Se você tem irmãos deve se lembrar das discussões e provocações constantes em alguma fase das suas vidas. Se você é mãe ou pai de mais de uma criança, já deve estar ciente que mediar o conflito entre irmãos é uma tarefa constante, cansativa, e extremamente necessária para manter a paz da vida familiar. Imagine a seguinte cena clássica do carro, voltando da escola, fim do dia, todos cansados e então começa a discussão: “parAAAaaa, parAAaaa….. Aiiii, sai de meu lugar… manhê ele está me empurrando… ela está invadindo meu espaço… Ele está me irritando com o barulho …. ela está me olhando feio … ” e assim por todo o caminho até chegar em casa. A situação parece familiar?
Ter vários filhos, em idades diferentes ou mesma idade, é um desafio constante. Nosso papel como pais é mediar para que o processo de autoconhecimento e conhecimento do outro aconteça de forma saudável, em segurança, aproveitando cada oportunidade que o conflito nos oferece para reforçar os princípios morais e valores que desejamos cultivar em nossos pequenos.

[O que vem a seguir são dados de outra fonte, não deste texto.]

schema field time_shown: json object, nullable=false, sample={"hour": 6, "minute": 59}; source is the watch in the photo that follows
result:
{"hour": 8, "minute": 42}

Entender as particularidades
Entender e respeitar as particularidades de cada criança é nosso primeiro grande desafio como pais. Crianças de idades diferentes têm necessidades diferentes, e crianças de personalidades diferentes exigem tratamento diferente. Tratar nossos filhos igualmente nem sempre vai ser o mais adequado. O jeitinho que funcionou para fazer dormir o filho maior pode não ser o mais adequado para o caçula. As preferências na hora de brincar de um podem não ser as mesmas do outro. O prato preferido de um não é necessariamente o mesmo prato preferido do outro. Entender as particularidades de cada criança, mesmo quando são da mesma idade é muito importante. Sabendo seus gostos, seus pontos fortes e pontos fracos, de cada uma das crianças, poderemos ajudar-as se reconhecer mutuamente.
Quando Antonio tinha 8 meses, não gostava de ser beijado, e com dentinhos nascendo descobriu nas mordidas uma forma de se defender dos constantes ataques de beijos de Maria, que com pouco mais de 3 anos adorava apertar e beijar o irmão. Sabendo disso, sempre ficava de olho e avisava para ela quando era hora de parar ou nem mesmo tentar beijar o irmão, já que ele iria reagir. Até que um dia, fui pega desprevenida, ela apertou o irmão dando um beijo, ele se soltou e deu uma bela mordida. Não deu tempo de nada, apenas de lhes separar e deixar os ânimos se acalmarem. Com Maria no alto de seus três anos, muita conversa, explicação do porque tinha acontecido a mordida com ela, e reforço constante para que ficasse atenta e reconhecesse o estado nervoso do irmão, para se afastar dele. Com ele, não tinha como recriminar, com um bebê de 8 meses o foco foi prevenir e ajudar evitar aqueles momentos estressantes.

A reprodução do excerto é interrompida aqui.